00:05And I wrote about this to Edge users today. If there's a horse and a cart in the market,
00:11which is the horse and which is the cart? Because you don't want to put the cart ahead of the horse.
00:17And the horse is the engine. And the engine of the market is, frankly, BlackRock, Vanguard,
00:23State Street, Fidelity, Geode Capital, UBS Credit Suites, JP Morgan, Morgan Stanley.
00:30You look at those guys, they're $45 trillion of assets under management. And how they deploy that
00:35money is a big deal. So that will manifest in broad market sentiment. And it's a seven.

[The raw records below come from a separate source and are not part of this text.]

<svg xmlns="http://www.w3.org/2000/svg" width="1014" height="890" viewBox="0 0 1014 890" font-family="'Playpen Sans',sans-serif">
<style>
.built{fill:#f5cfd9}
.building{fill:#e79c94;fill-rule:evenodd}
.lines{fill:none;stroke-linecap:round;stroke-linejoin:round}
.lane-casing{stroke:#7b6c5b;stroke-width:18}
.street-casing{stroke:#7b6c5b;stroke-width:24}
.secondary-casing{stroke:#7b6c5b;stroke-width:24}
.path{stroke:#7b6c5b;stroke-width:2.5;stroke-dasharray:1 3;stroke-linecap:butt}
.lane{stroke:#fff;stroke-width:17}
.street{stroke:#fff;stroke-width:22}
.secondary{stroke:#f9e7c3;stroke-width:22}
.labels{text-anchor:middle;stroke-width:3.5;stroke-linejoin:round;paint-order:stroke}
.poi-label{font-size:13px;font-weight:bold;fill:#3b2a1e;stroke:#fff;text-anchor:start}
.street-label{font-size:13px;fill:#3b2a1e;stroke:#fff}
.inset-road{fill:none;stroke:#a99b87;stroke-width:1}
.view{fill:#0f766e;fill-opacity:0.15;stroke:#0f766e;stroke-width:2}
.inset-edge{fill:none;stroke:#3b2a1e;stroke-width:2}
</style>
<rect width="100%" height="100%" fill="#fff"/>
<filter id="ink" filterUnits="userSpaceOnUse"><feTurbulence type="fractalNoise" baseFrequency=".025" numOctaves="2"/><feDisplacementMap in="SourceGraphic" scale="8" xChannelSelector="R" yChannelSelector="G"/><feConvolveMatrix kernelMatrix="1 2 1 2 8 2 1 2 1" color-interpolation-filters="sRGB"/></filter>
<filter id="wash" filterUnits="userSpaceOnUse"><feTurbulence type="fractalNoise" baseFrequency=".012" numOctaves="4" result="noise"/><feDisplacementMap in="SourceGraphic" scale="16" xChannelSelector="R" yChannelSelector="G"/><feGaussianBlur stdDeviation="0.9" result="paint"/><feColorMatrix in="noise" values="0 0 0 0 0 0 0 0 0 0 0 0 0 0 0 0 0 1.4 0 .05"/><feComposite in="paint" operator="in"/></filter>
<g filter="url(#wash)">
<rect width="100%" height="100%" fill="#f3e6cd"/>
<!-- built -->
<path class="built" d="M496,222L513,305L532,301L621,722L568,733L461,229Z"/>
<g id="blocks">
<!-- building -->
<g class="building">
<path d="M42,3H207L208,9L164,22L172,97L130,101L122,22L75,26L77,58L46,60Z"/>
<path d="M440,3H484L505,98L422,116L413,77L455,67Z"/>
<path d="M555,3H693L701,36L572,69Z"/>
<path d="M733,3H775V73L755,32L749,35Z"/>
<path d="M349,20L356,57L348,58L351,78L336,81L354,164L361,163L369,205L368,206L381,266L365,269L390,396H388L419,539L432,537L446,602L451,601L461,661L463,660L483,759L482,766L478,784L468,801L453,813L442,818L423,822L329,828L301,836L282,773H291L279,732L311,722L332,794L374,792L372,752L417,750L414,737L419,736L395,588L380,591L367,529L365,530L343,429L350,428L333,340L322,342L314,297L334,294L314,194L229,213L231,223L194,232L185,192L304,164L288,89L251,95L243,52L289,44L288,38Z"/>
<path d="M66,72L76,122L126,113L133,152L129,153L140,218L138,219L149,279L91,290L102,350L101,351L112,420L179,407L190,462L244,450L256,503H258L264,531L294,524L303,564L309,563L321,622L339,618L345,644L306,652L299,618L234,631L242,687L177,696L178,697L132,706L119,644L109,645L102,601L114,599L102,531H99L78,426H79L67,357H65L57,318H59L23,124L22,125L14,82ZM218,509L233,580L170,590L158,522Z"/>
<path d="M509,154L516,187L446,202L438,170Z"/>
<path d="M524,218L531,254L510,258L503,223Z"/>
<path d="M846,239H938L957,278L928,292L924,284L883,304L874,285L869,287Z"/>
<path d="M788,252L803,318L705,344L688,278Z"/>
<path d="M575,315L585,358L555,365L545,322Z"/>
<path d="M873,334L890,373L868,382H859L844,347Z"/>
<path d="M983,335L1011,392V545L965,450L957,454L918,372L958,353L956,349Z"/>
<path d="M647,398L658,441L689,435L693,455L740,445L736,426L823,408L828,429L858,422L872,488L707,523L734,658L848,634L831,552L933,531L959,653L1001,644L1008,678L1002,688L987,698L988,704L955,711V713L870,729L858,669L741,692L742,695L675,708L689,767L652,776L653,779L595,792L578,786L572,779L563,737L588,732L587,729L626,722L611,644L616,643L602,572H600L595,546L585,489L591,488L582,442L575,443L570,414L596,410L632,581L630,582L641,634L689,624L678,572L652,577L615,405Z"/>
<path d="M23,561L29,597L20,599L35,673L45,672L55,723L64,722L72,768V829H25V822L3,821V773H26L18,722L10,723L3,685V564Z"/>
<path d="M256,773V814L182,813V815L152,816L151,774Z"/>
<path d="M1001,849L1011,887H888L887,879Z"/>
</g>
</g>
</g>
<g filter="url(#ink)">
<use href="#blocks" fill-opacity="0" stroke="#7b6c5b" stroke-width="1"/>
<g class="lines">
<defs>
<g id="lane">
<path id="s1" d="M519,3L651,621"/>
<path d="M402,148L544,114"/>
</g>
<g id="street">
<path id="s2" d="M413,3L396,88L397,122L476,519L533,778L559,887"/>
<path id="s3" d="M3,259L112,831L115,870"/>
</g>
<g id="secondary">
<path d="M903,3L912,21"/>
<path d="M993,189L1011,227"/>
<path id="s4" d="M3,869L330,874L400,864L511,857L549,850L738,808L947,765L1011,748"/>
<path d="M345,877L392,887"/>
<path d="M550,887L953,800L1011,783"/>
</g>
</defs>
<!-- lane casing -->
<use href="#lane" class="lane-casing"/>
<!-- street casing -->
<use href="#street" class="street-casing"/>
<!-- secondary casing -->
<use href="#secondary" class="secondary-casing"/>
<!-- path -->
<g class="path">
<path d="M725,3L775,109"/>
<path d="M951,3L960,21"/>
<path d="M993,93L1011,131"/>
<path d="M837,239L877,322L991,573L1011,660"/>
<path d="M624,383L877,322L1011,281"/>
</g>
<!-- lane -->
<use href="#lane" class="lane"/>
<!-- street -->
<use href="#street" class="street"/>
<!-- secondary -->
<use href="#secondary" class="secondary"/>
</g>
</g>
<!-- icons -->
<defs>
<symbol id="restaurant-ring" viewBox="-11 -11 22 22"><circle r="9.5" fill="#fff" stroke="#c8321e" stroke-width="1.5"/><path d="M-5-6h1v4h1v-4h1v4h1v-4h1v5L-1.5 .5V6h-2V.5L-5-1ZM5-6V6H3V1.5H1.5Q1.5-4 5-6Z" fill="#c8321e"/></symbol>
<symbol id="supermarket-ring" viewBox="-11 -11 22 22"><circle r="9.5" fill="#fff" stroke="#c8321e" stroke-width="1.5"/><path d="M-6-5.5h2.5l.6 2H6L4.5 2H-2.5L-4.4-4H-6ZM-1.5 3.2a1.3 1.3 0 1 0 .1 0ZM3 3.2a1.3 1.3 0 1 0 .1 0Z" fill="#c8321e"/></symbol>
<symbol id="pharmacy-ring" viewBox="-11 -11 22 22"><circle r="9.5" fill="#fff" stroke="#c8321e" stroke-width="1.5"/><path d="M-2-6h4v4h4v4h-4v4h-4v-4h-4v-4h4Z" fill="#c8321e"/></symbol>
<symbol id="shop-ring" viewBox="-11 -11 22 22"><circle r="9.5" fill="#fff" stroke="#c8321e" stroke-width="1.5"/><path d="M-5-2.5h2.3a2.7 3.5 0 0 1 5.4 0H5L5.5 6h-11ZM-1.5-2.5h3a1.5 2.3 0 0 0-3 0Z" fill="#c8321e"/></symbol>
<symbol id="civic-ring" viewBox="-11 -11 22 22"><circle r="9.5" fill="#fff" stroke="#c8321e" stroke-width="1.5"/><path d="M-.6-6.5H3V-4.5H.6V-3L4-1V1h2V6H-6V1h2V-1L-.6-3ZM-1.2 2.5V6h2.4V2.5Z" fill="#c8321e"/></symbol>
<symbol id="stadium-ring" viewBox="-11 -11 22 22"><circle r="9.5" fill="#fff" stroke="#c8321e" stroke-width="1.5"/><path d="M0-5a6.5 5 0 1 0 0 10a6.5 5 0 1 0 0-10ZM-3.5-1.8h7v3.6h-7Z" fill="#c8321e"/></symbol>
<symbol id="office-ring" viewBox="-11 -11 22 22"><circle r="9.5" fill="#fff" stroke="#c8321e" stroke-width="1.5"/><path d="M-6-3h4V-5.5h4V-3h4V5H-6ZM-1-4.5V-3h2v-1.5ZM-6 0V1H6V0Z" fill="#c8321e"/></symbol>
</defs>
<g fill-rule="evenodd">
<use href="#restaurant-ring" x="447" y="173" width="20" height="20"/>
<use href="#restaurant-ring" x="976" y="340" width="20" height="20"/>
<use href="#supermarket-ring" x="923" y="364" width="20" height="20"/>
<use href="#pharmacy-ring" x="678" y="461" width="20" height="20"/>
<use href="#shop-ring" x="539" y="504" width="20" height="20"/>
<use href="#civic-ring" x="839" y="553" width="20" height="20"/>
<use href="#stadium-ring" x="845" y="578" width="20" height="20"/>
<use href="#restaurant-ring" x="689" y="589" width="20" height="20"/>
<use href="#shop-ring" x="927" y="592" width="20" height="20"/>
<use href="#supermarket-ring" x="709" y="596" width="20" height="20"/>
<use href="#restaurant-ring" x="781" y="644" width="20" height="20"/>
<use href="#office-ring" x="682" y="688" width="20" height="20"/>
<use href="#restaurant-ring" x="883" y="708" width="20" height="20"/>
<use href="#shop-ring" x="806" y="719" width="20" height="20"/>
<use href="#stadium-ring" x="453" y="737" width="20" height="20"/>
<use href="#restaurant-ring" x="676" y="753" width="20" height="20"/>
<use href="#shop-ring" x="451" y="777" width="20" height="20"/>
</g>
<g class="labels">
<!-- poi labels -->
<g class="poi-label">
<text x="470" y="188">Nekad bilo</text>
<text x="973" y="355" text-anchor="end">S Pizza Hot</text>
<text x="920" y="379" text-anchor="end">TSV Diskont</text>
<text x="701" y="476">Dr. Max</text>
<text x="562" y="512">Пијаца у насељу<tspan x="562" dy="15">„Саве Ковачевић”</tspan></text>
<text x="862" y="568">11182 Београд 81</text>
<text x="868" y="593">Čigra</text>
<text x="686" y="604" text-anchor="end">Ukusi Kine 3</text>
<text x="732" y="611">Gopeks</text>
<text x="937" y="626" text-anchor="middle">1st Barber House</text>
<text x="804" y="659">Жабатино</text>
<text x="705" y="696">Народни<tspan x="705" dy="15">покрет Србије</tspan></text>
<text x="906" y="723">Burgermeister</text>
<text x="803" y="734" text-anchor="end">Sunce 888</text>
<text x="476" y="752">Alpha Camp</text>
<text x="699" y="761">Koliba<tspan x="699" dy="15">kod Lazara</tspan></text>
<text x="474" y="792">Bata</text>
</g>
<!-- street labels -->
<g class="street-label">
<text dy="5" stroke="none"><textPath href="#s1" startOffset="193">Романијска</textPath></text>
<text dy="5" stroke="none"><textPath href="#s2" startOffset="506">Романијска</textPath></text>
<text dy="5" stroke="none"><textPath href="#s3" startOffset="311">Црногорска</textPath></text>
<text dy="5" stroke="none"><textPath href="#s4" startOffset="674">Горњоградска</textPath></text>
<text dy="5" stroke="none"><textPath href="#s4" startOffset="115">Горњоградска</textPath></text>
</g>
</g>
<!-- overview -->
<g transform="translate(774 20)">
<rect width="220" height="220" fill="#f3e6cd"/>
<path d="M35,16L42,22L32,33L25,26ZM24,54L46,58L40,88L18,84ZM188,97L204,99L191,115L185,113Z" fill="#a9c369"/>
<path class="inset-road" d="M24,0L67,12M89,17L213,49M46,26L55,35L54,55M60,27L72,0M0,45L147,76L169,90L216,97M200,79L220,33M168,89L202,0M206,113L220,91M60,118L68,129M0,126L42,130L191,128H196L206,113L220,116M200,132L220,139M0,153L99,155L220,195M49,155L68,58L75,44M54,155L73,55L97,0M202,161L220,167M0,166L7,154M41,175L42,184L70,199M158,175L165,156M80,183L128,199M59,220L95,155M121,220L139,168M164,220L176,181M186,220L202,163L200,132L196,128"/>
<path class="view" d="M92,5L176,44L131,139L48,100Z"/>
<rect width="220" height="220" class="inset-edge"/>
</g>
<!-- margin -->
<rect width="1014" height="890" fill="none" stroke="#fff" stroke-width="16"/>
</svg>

00:42So if I tally the data from January, whatever the first trading day of 2021 was, call it January
00:513rd, all the way to present, that's almost 940 trading days. And only 10% of the time has the
01:00market over that span been at broad market sentiment of seven or higher. And if you add
01:08it all up, what are the market returns for that 10% of the time? Negative 4%. So I look at that
01:15data and say, well, all the probability is that the market declines. Because if I back up to the
01:20last time here, end of August, where broad market sentiment was at that level, what happened? Well,
01:26the market declined. I back up to the time before that, July. Basically, right after options
01:31expirations in July, broad market sentiment was 7-3. What happened to the market? It plunged.

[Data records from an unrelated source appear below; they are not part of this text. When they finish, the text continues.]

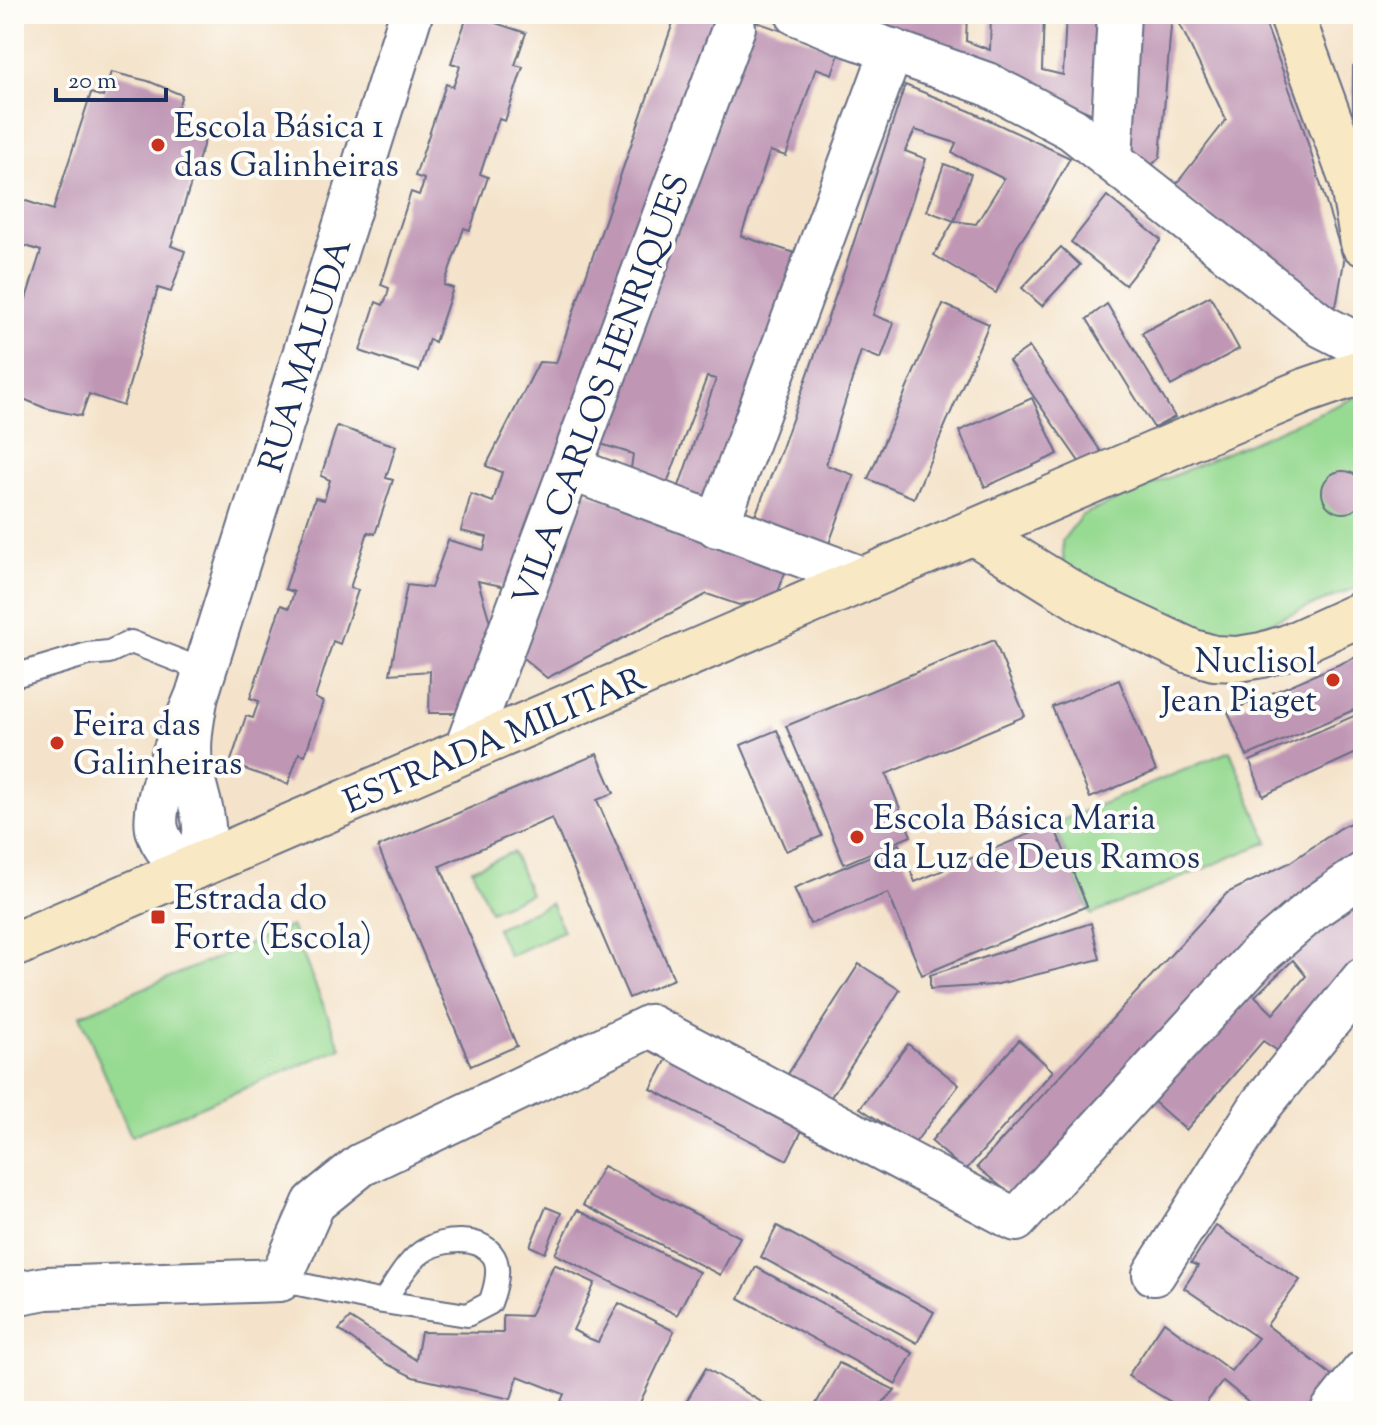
<svg xmlns="http://www.w3.org/2000/svg" width="1377" height="1425" viewBox="0 0 1377 1425" font-family="'Sorts Mill Goudy',serif">
<rect width="100%" height="100%" fill="#fdfcf7"/>
<filter id="ink" filterUnits="userSpaceOnUse"><feTurbulence type="fractalNoise" baseFrequency=".0125" numOctaves="2"/><feDisplacementMap in="SourceGraphic" scale="16" xChannelSelector="R" yChannelSelector="G"/><feConvolveMatrix kernelMatrix="1 2 1 2 8 2 1 2 1" color-interpolation-filters="sRGB"/></filter>
<filter id="wash" filterUnits="userSpaceOnUse"><feTurbulence type="fractalNoise" baseFrequency=".006" numOctaves="4" result="noise"/><feDisplacementMap in="SourceGraphic" scale="32" xChannelSelector="R" yChannelSelector="G"/><feGaussianBlur stdDeviation="1.8" result="paint"/><feColorMatrix in="noise" values="0 0 0 0 0 0 0 0 0 0 0 0 0 0 0 0 0 1.4 0 .05"/><feComposite in="paint" operator="in"/></filter>
<g filter="url(#wash)">
<rect width="100%" height="100%" fill="#f4e3ca"/>
<!-- green -->
<g fill="#97da92" stroke="#598478" stroke-width="2">
<polygon points="1363,394 1363,585 1249,631 1209,636 1083,581 1064,566 1062,541 1082,515"/>
<polygon points="1230,751 1268,842 1091,915 1053,824"/>
<polygon points="513,852 530,894 490,911 472,869"/>
<polygon points="551,903 563,931 509,956 496,928"/>
<polygon points="291,926 341,1048 131,1136 80,1015"/>
</g>
<g id="blocks">
<!-- building -->
<g fill="#bf97b5" fill-rule="evenodd">
<polygon points="468,14 526,33 515,65 523,67 505,121 499,119 480,174 488,177 470,230 464,228 444,285 453,288 435,342 429,339 419,371 360,351 376,302 383,305 387,296 389,288 381,285 411,192 419,195 422,188 424,179 415,176 446,84 453,87 457,76 460,66 451,63"/>
<polygon points="676,14 721,14 516,589 478,581 492,629 476,713 429,713 430,671 390,674 407,585 431,588 448,540 484,550 487,537 461,531 471,494 493,502 502,472 486,466 539,362 556,363"/>
<polygon points="848,14 901,14 912,19 912,14 967,14 966,41 990,50 991,14 1044,14 1042,70 1063,75 1066,14 1097,14 1093,114"/>
<polygon points="1136,14 1172,14 1160,157 1149,168 1126,148"/>
<polygon points="1175,14 1262,14 1302,124 1344,261 1337,302 1330,313 1174,187 1226,120"/>
<polygon points="745,18 840,51 832,74 816,68 786,156 770,151 741,236 798,254 710,503 678,489 716,379 707,377 666,486 630,476 633,454 591,441"/>
<polygon points="1353,66 1363,68 1363,149 1353,123"/>
<polygon points="111,72 148,81 182,95 174,119 208,130 171,246 185,251 171,292 158,288 123,406 89,394 81,416 45,408 14,395 17,372 14,371 14,337 41,251 14,242 14,197 53,210 91,93 103,97"/>
<polygon points="905,85 970,111 1070,158 1045,204 1017,247 996,293 934,255 954,221 976,224 1004,179 952,153 956,143 915,130 905,151 926,159 873,315 894,323 881,359 861,351 838,424 826,465 854,475 827,549 753,521 782,448 846,266"/>
<polygon points="944,164 971,174 954,221 927,211"/>
<polygon points="1107,196 1161,240 1125,285 1071,242"/>
<polygon points="1061,247 1080,265 1042,306 1022,288"/>
<polygon points="1210,296 1239,349 1171,386 1142,333"/>
<polygon points="943,304 989,324 914,498 868,479"/>
<polygon points="1107,304 1175,417 1154,428 1087,319"/>
<polygon points="1029,347 1104,456 1085,470 1009,361"/>
<polygon points="1032,398 1058,454 985,487 959,431"/>
<polygon points="337,426 396,446 386,478 393,480 375,534 368,532 350,588 358,590 340,644 333,641 315,698 323,702 305,755 299,753 288,784 230,764 246,716 253,718 256,709 259,701 250,698 281,605 289,608 294,592 285,589 315,498 324,500 330,480 321,476"/>
<circle cx="1343" cy="492" r="21"/>
<polygon points="573,487 787,567 776,597 739,605 707,594 547,678 517,653"/>
<polygon points="994,640 1025,716 886,774 911,836 844,864 786,726"/>
<polygon points="1363,654 1363,706 1247,756 1228,712"/>
<polygon points="1119,680 1156,771 1090,798 1052,707"/>
<polygon points="1363,712 1363,750 1263,796 1250,761"/>
<polygon points="777,730 822,836 786,851 741,745"/>
<polygon points="597,754 614,793 597,800 674,979 629,998 552,818 440,866 517,1046 471,1066 378,847"/>
<polygon points="1363,819 1363,861 1015,1198 977,1167 1227,893 1289,863 1345,825"/>
<polygon points="1053,824 1087,906 922,975 888,893 810,924 794,888 899,844 915,882"/>
<path d="M1363,887V967L1290,1059L1263,1041L1186,1130L1153,1101L1248,988ZM1293,960L1306,976L1273,1014L1255,996Z"/>
<polygon points="1091,923 1100,959 994,985 930,989 930,975"/>
<polygon points="859,964 900,990 829,1100 788,1074"/>
<polygon points="1019,1040 1053,1071 965,1171 931,1141"/>
<polygon points="908,1044 959,1085 914,1144 860,1108"/>
<polygon points="671,1051 807,1121 787,1160 651,1089"/>
<polygon points="603,1166 740,1237 720,1275 583,1205"/>
<polygon points="546,1207 561,1213 545,1253 530,1246"/>
<polygon points="577,1210 699,1272 677,1315 555,1254"/>
<polygon points="777,1226 934,1312 917,1343 761,1257"/>
<polygon points="1216,1226 1300,1280 1267,1325 1334,1377 1307,1411 1260,1411 1223,1381 1200,1411 1186,1411 1128,1376 1164,1322 1231,1371 1258,1338 1184,1288 1198,1266 1191,1263"/>
<polygon points="554,1264 595,1283 573,1330 588,1338 598,1342 619,1303 674,1331 636,1411 557,1411 564,1394 518,1376 511,1399 413,1377 385,1363 339,1330 350,1318 416,1360 421,1332 503,1333 503,1315 530,1316"/>
<polygon points="756,1267 913,1353 896,1384 739,1298"/>
<polygon points="839,1363 895,1390 874,1411 812,1411"/>
<polygon points="706,1368 776,1411 690,1411 683,1407"/>
</g>
</g>
</g>
<g filter="url(#ink)">
<use href="#blocks" fill-opacity="0" stroke="#676e84" stroke-width="2"/>
<g fill="none" stroke-linecap="round" stroke-linejoin="round">
<defs>
<g id="lane">
<polyline points="14,676 88,654 109,652 131,642 205,671"/>
<path d="M280,1280L383,1302L467,1315L490,1303C495,1290 502,1266 492,1254C478,1236 445,1239 427,1249C408,1259 396,1284 383,1302"/>
</g>
<g id="street">
<polyline points="797,14 848,35 987,84 1072,129 1322,326 1363,347"/>
<polyline points="1111,159 1119,14"/>
<polyline points="571,469 864,579"/>
<polyline points="717,526 892,50"/>
<path d="M197,695C193,718 188,741 191,764C197,809 215,822 195,868C177,861 162,849 157,829C151,799 185,725 197,695L411,14"/>
<polyline points="465,751 734,27"/>
<polyline points="1154,1274 1261,1105 1363,979"/>
<polyline points="14,1294 46,1288 280,1280 314,1203 361,1165 650,1026 1016,1220 1258,956 1315,907 1363,874"/>
<polyline points="1332,1411 1363,1372"/>
</g>
<g id="secondary">
<polyline points="1291,14 1352,181 1363,243"/>
<polyline points="973,532 1087,603 1190,651 1214,658 1238,659 1262,655 1288,647 1363,613"/>
<polyline points="14,945 1198,435 1305,391 1363,371"/>
</g>
</defs>
<!-- lane casing -->
<use href="#lane" stroke="#676e84" stroke-width="26"/>
<!-- street casing -->
<use href="#street" stroke="#676e84" stroke-width="46"/>
<!-- secondary casing -->
<use href="#secondary" stroke="#676e84" stroke-width="48"/>
<!-- lane -->
<use href="#lane" stroke="#fff" stroke-width="22"/>
<!-- street -->
<use href="#street" stroke="#fff" stroke-width="42"/>
<!-- secondary -->
<use href="#secondary" stroke="#f8e8c3" stroke-width="44"/>
</g>
</g>
<!-- markers -->
<g fill="#c8321e" stroke="#fdfcf7" stroke-width="3">
<circle cx="158" cy="145" r="8"/>
<circle cx="1333" cy="680" r="8"/>
<circle cx="57" cy="743" r="8"/>
<circle cx="857" cy="837" r="8"/>
<rect x="150" y="909" width="16" height="16" rx="4"/>
</g>
<g text-anchor="middle" stroke-width="8" stroke-linejoin="round" paint-order="stroke">
<!-- poi labels -->
<g font-size="34" fill="#1b2f5e" stroke="#fdfcf7" text-anchor="start">
<text x="174" y="137">Escola Básica 1<tspan x="174" dy="39">das Galinheiras</tspan></text>
<text x="1317" y="672" text-anchor="end">Nuclisol<tspan x="1317" dy="39">Jean Piaget</tspan></text>
<text x="73" y="735">Feira das<tspan x="73" dy="39">Galinheiras</tspan></text>
<text x="873" y="829">Escola Básica Maria<tspan x="873" dy="39">da Luz de Deus Ramos</tspan></text>
<text x="174" y="909">Estrada do<tspan x="174" dy="39">Forte (Escola)</tspan></text>
</g>
<!-- street labels -->
<g font-size="34" fill="#1b2f5e" stroke="#fdfcf7">
<text transform="translate(304 355) rotate(-73)" y="12">RUA MALUDA</text>
<text transform="translate(600 389) rotate(-70)" y="12">VILA CARLOS HENRIQUES</text>
<text transform="translate(494 739) rotate(-23)" y="12">ESTRADA MILITAR</text>
</g>
</g>
<!-- margin -->
<rect width="1377" height="1425" fill="none" stroke="#fdfcf7" stroke-width="48"/>
<!-- scale -->
<path d="M56 88v12h110v-12" fill="none" stroke="#1b2f5e" stroke-width="4"/>
<text x="68" y="88" font-size="24" fill="#1b2f5e" stroke="#fdfcf7" stroke-width="6" paint-order="stroke">20 m</text>
</svg>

01:37Now, again, I'm not saying that's going to happen. There's a pattern. I don't know if it's
01:41trend. But I look at that. And I look at the supply side. So this is short volume, not short
01:49interest. It's the Reg SHO Rule 201 data set. Only been around since 2011. It's a very contemporary
01:56data set. And what has lifted the market since it bottomed, notice this. Here's where the market
02:02bottomed, right about 6th, 7th of September. And supply was very high. You have falling demand,
02:09high supply. Then they reverse. In fact, this was the Fed effect. Demand hadn't even bottomed,
02:16and the market took off because people bought derivatives. Derivatives are implied rights to
02:23buy or sell. They may not be an obligation. But the market took off from there, and supply came
02:29down, and it took a big dip on Friday. Now, if that is all, but here's the question.
02:36If the market is at 7, and it got its last little gasp from covering, what happens next? I don't
02:43know. But I'll tell you what I probably do. I'm looking to short it again. That doesn't mean I'm
02:49going to do that. And I'm very careful, traders. I don't just go out there and push a bunch of
02:54money in on Red 34. I push half of it in on Red 34, and half of it on the opposite trade. And
03:03then I have a 50 basis point range in which I will wait to see which way it's going to go.
03:09And then I'll pull one. But I'm not risking losses. There was a great article in the Wall
03:16Street Journal about Millennium Hedge Fund, the earliest consumer of our data,
03:22the pod at Millennium. And they don't take any chances. They don't take risks, but they produce
03:27enormous returns by doing that. So you have to take a lesson from Millennium. Don't risk big
03:35losses. But you look at the data. You stack the probabilities in your favor. And if you looked
03:40at this, you'd say, well, there's a high probability that the early October may not be great.